→ **Source passage**
This week is my spring break and I'm using the time to launch my new initiative to help readers to better enjoy this year's "IT" genre -- dystopian and post-apocalyptic fiction! Fueled by the wild success of the Hunger Games by Suzanne Collins, lots of readers are getting into speculating about what the future will hold. Take a look at my list of activities that I have available for teachers to use with students.
There are also resources for several futuristic fiction titles. For each title, there is a 10 to 20 question multiple choice comprehension quiz so that a teacher can ensure that students have read and understood the details of their book. There are also 8 to 11 discussion questions that are specific to one title. And then there is a core collection of universal questions to use.
Additionally, there is some background information on the genre of science fiction and the sub genres of post-apocalyptic fiction and dystopian fiction as well as some discussion of the themes that are often contained in these books.
Lately, I've been having a few conversations with parents who are concerned about the themes of these books. Parents have been reporting that their students are having nightmares. They are tracing back the nightmares to the dystopian fiction that they are reading and are requesting that the son or daughter be given gentler suggestions of books to read. I am always willing to do this but I watched students gravitate right back to futuristic fiction.
When I think back to my own young adult and tweenhood, I remember being scared out of my MIND by the idea that the USSR was going to bomb us to bits. I was a YA at the time when the made-for-tv movie "Threads" came out. That movie stuck with me for some time. I also remember being frightened of "Special Reports" that would cut into regular programming. I always thought that they would contain reports of imminent doom.
I remember reading John Hersey's Hiroshima as well as a non-fiction book that told the story of the Hiroshima "maidens" who came to the United States for plastic surgery in the 1950s. I remembering loving the The Girl Who Owned a City by O.T. Nelson when I read it. (Really excited about the fact that a manga version of it is coming out!!!)
I think that it is more likely that my fear was created not by the books I chose to read when I was a YA but more from the media and the world at-large.
What I want to do for my students is give them a chance to read what they want but in a more supportive, "you are not alone with your thoughts and fears" way. I'm hoping to use what I'm creating to provide this support for my students.

→ **Required actions**
• 1. Answer these from the post on dystopian fiction:
(a) How many questions does each multiple choice comprehension quiz contain?
(b) Which made-for-TV movie came out while the writer was a YA?
(c) What version of The Girl Who Owned a City is coming out?
• 2. Please retype the post on dystopian fiction from "I remember reading" to "for my students.", with no changes.

→ **Data listing**
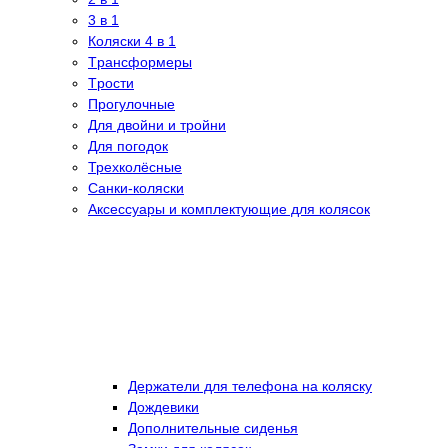
3 в 1
Коляски 4 в 1
Tрансформеры
Tрости
Прогулочные
Для двойни и тройни
Для погодок
Трехколёсные
Санки-коляски
Аксессуары и комплектующие для колясок
Держатели для телефона на коляску
Дождевики
Дополнительные сиденья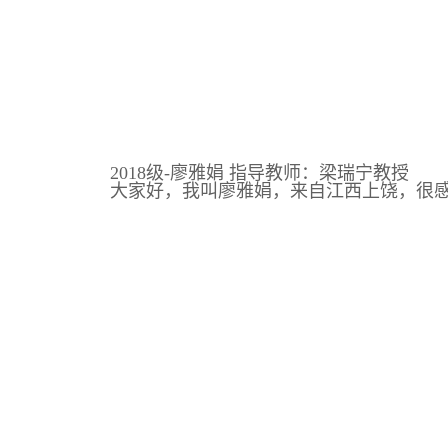
2018级-廖雅娟 指导教师：梁瑞宁教授
大家好，我叫廖雅娟，来自江西上饶，很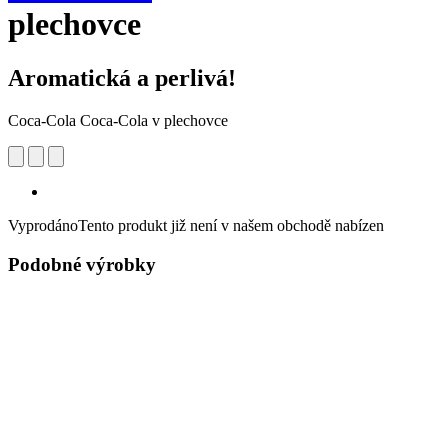
plechovce
Aromatická a perlivá!
Coca‑Cola Coca-Cola v plechovce
Vyprodáno
Tento produkt již není v našem obchodě nabízen
Podobné výrobky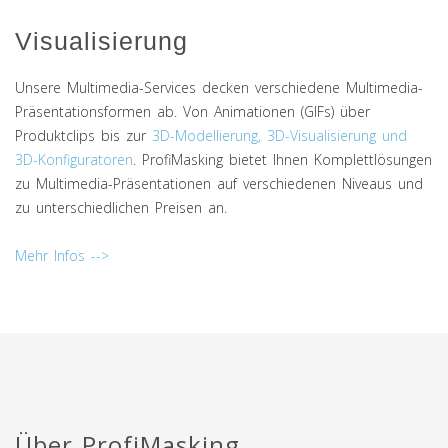
Visualisierung
Unsere Multimedia-Services decken verschiedene Multimedia-
Präsentationsformen ab. Von Animationen (GIFs) über
Produktclips bis zur
3D-Modellierung, 3D-Visualisierung und
3D-Konfiguratoren
. ProfiMasking bietet Ihnen Komplettlösungen
zu Multimedia-Präsentationen auf verschiedenen Niveaus und
zu unterschiedlichen Preisen an.
Mehr Infos -->
Über ProfiMasking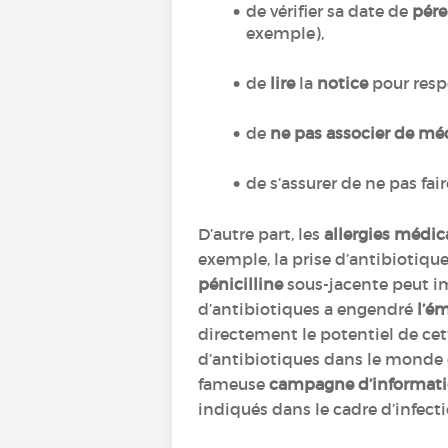
de vérifier sa date de
pér
exemple),
de
lire
la
notice
pour resp
de
ne pas associer de m
de s’assurer de ne pas fai
D’autre part, les
allergies médi
exemple, la prise d’antibiotiqu
pénicilline
sous-jacente peut i
d’antibiotiques a engendré
l’é
directement le potentiel de cet
d’antibiotiques dans le monde ce
fameuse
campagne d’informat
indiqués dans le cadre d’infect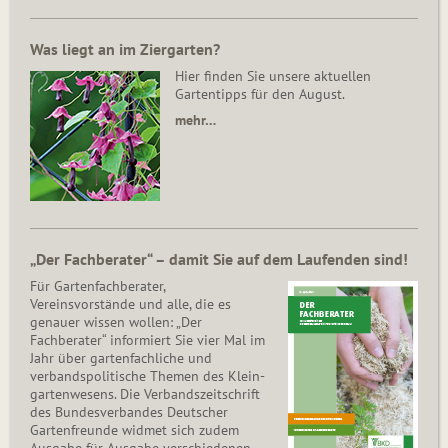
Was liegt an im Ziergarten?
Hier finden Sie unsere aktuellen
Gartentipps für den August.
mehr…
„Der Fachberater“ – damit Sie auf dem Laufenden sind!
Für Gartenfachberater,
Vereinsvorstände und alle, die es
genauer wissen wollen: „Der
Fachberater“ informiert Sie vier Mal im
Jahr über gartenfachliche und
verbandspolitische Themen des Klein­
gar­ten­wesens. Die Ver­bands­zeit­schrift
des Bun­des­ver­ban­des Deutscher
Gartenfreunde widmet sich zudem
Ausgabe für Ausgabe verschiedenen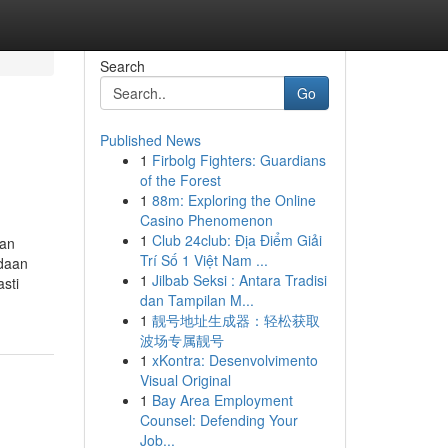
Search
Go
Published News
1
Firbolg Fighters: Guardians
of the Forest
1
88m: Exploring the Online
Casino Phenomenon
1
Club 24club: Địa Điểm Giải
dan
Trí Số 1 Việt Nam ...
adaan
1
Jilbab Seksi : Antara Tradisi
sti
dan Tampilan M...
1
靓号地址生成器：轻松获取
波场专属靓号
1
xKontra: Desenvolvimento
Visual Original
1
Bay Area Employment
Counsel: Defending Your
Job...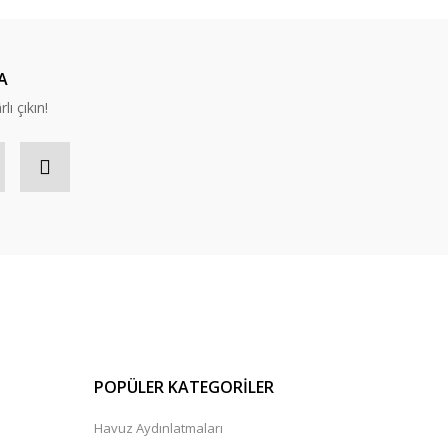
A
lı çıkın!
POPÜLER KATEGORİLER
Havuz Aydınlatmaları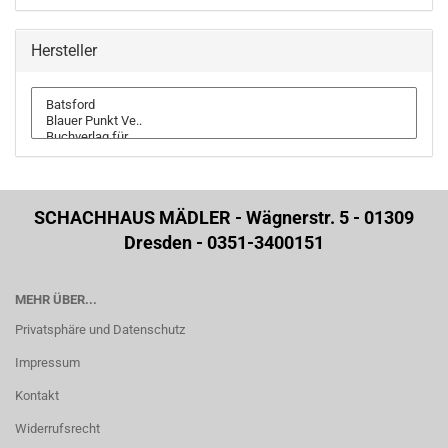
Hersteller
SCHACHHAUS MÄDLER - Wägnerstr. 5 - 01309
Dresden - 0351-3400151
MEHR ÜBER...
Privatsphäre und Datenschutz
Impressum
Kontakt
Widerrufsrecht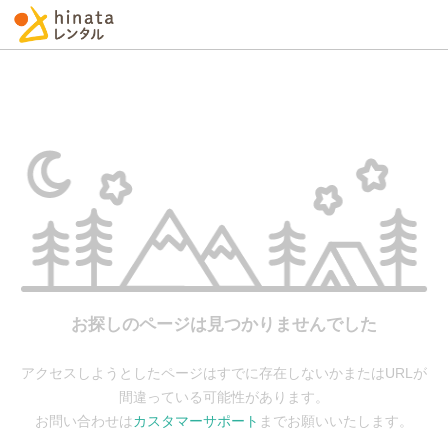
お探しのページは見つかりませんでした
アクセスしようとしたページはすでに存在しないかまたはURLが
間違っている可能性があります。
お問い合わせは
カスタマーサポート
までお願いいたします。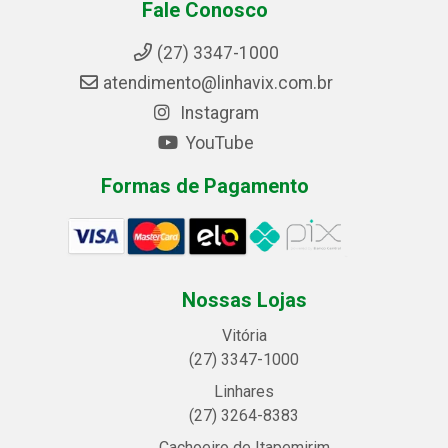
Fale Conosco
(27) 3347-1000
atendimento@linhavix.com.br
Instagram
YouTube
Formas de Pagamento
Nossas Lojas
Vitória
(27) 3347-1000
Linhares
(27) 3264-8383
Cachoeiro de Itapemirim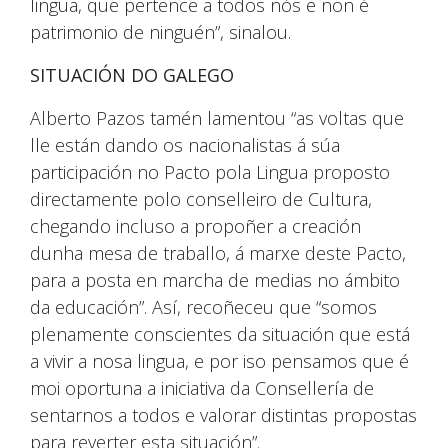
lingua, que pertence a todos nós e non é
patrimonio de ninguén”, sinalou.
SITUACIÓN DO GALEGO
Alberto Pazos tamén lamentou “as voltas que
lle están dando os nacionalistas á súa
participación no Pacto pola Lingua proposto
directamente polo conselleiro de Cultura,
chegando incluso a propoñer a creación
dunha mesa de traballo, á marxe deste Pacto,
para a posta en marcha de medias no ámbito
da educación”. Así, recoñeceu que “somos
plenamente conscientes da situación que está
a vivir a nosa lingua, e por iso pensamos que é
moi oportuna a iniciativa da Consellería de
sentarnos a todos e valorar distintas propostas
para reverter esta situación”.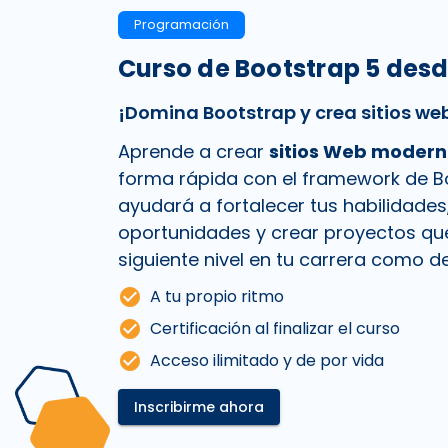
Programación
Curso de Bootstrap 5 desd
¡Domina Bootstrap y crea sitios web
Aprende a crear
sitios Web modern
forma rápida con el framework de Bo
ayudará a fortalecer tus habilidades
oportunidades y crear proyectos que
siguiente nivel en tu carrera como de
check_circle
A tu propio ritmo
check_circle
Certificación al finalizar el curso
check_circle
Acceso ilimitado y de por vida
Inscribirme ahora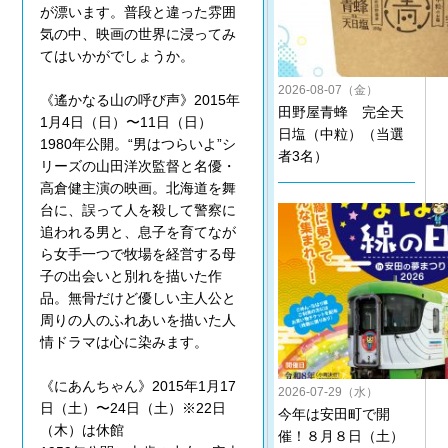
が漂います。普段と違った雰囲
気の中、映画の世界に浸ってみ
てはいかがでしょうか。
2026-08-07（金）
《遙かなる山の呼び声》2015年
田野屋青蜂 完全天
1月4日（日）〜11日（日）
日塩（中粒）（当選
1980年公開。“男はつらいよ”シ
者3名）
リーズの山田洋次監督と名優・
高倉健主演の映画。北海道を舞
台に、誤って人を殺して警察に
追われる男と、息子を育てなが
ら女手一つで牧場を経営する母
子の出会いと別れを描いた作
品。無骨だけど優しい主人公と
周りの人のふれあいを描いた人
情ドラマは心に染みます。
《にあんちゃん》2015年1月17
2026-07-29（水）
日（土）〜24日（土）※22日
今年は安田町で開
（木）は休館
催！８月８日（土）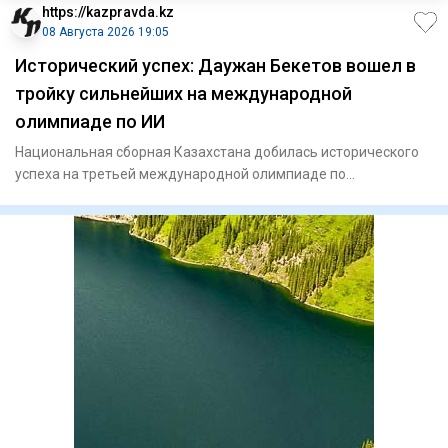
https://kazpravda.kz
08 Августа 2026 19:05
Исторический успех: Даужан Бекетов вошел в
тройку сильнейших на международной
олимпиаде по ИИ
Национальная сборная Казахстана добилась исторического
успеха на третьей международной олимпиаде по
искусственному инте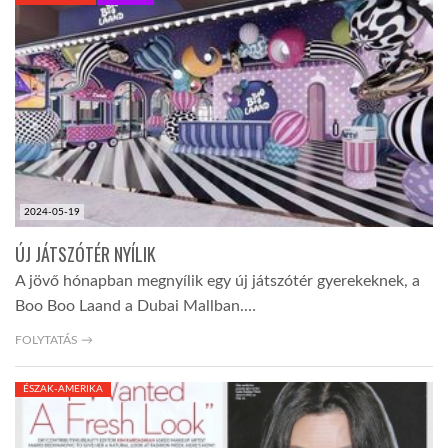
KÖZEL-KELET
AUSZTRÁLIA
A VILÁG ITTHON
2024-05-19
MÉDIA
ÚJ JÁTSZÓTÉR NYÍLIK
A jövő hónapban megnyílik egy új játszótér gyerekeknek, a
Boo Boo Laand a Dubai Mallban.…
FOLYTATÁS →
GLOBOTV BP
ÉSZAK-AMERIKA
HÍR3D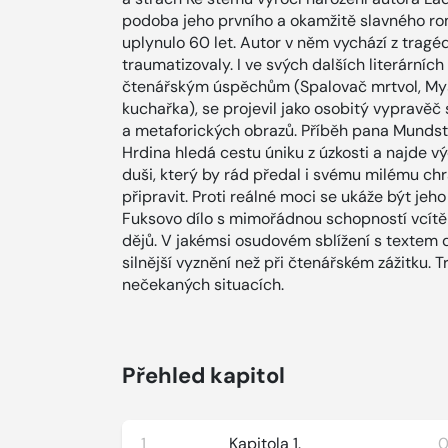
podoba jeho prvního a okamžitě slavného ro
uplynulo 60 let. Autor v něm vychází z tragéd
traumatizovaly. I ve svých dalších literárních
čtenářským úspěchům (Spalovač mrtvol, Myš
kuchařka), se projevil jako osobitý vypravě
a metaforických obrazů. Příběh pana Mundsto
Hrdina hledá cestu úniku z úzkosti a najde vý
duši, který by rád předal i svému milému chr
připravit. Proti reálné moci se ukáže být jeh
Fuksovo dílo s mimořádnou schopností vcítěn
dějů. V jakémsi osudovém sblížení s textem
silnější vyznění než při čtenářském zážitku. 
nečekaných situacích.
Přehled kapitol
1
Kapitola 1.
0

→ **Written answers**
• 1.
(a) 10 to 20 questions
(b) "Threads"
(c) A manga version

• 2.
I remember reading John Hersey's Hiroshima as well as a non-fiction book that told the story of the Hiroshima "maidens" who came to the United States for plastic surgery in the 1950s. I remembering loving the The Girl Who Owned a City by O.T. Nelson when I read it. (Really excited about the fact that a manga version of it is coming out!!!)
I think that it is more likely that my fear was created not by the books I chose to read when I was a YA but more from the media and the world at-large.
What I want to do for my students is give them a chance to read what they want but in a more supportive, "you are not alone with your thoughts and fears" way. I'm hoping to use what I'm creating to provide this support for my students.